Unlike the encoding storage method in computers, where 0s and 1s are stored on chips or disks at any physical location on the medium and data can be overwritten, encoders require a strict one-to-one correspondence between the code and the physical position. The encoding medium can be glass, metal, magnets, etc., and once produced, it cannot be modified.

The following image shows the moving part’s code pattern used in optical encoders:

光电编码器码盘

The measurement process of an encoder mainly involves two parts: the moving part and the stationary part. In all encoders, position information is stored on the moving part in various ways.
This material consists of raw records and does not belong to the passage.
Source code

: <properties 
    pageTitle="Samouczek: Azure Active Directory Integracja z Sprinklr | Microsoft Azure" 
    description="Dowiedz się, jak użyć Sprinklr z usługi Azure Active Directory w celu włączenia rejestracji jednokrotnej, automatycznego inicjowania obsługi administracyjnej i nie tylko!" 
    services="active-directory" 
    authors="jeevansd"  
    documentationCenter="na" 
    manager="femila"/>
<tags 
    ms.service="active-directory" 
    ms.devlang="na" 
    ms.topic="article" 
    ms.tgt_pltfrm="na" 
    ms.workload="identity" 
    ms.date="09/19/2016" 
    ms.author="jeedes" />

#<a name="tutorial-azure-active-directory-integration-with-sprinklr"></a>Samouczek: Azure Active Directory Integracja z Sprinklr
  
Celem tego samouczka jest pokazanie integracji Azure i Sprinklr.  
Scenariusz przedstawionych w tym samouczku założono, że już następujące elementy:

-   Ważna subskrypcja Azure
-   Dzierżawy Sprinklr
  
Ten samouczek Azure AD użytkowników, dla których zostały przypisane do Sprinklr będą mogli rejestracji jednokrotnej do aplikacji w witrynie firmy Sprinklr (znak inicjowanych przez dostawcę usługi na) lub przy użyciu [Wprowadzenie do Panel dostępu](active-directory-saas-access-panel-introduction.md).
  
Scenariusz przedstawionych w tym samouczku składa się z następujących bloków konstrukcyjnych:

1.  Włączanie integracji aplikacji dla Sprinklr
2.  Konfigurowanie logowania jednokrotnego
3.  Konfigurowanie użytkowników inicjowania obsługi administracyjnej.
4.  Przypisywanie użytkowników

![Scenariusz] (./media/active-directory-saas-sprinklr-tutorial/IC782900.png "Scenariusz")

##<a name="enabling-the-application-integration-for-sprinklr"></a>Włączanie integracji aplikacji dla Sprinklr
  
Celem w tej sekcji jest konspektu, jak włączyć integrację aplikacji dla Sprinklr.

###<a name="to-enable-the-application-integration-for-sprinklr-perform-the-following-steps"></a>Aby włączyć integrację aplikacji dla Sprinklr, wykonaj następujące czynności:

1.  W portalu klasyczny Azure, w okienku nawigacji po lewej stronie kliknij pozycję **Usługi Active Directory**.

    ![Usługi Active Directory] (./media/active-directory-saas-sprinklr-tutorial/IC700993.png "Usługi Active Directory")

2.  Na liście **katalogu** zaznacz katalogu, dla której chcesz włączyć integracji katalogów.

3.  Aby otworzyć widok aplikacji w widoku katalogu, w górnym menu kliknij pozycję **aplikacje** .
Different storage methods, combined with different reading mechanisms, result in variations in performance and cost.

Classified by principle

    Based on different principles, the main types are:
  • Optical encoder: Uses transparent and opaque lines on the moving part to represent codes and determine position.
  • Capacitive, inductive, and resolver encoders: Measure position through electromagnetic interaction between specially designed circuits on the moving and stationary parts.
  • Magnetic encoder: Uses specially magnetized N and S poles on a magnet in patterned form, and determines position by reading the magnetic field strength.

Among the three main technologies above, optical encoders offer the highest accuracy due to their one-to-one correspondence. Capacitive, inductive, and magnetic encoders are based on electromagnetic principles and are generally less accurate, but they offer advantages that optical encoders cannot achieve.

Classified by output

    Mainly divided into the following types based on output:
  • Absolute encoder:
    • Single-turn absolute encoder: detects absolute angle within 360˚
    • Multi-turn absolute encoder: detects absolute angle within 360˚ and tracks the number of revolutions
  • Incremental encoder:
    • Square wave incremental encoder: outputs square waves with a 90˚ phase difference
    • Sine wave incremental encoder: outputs sine waves with a 90˚ phase difference

Absolute encoders output digital signals with specific data formats, requiring communication devices on the host controller.

Incremental encoders output analog signals. Square wave incremental encoders represent position through square wave state changes, while sine wave incremental encoders use sine wave analog signals. The controller obtains position by ADC conversion.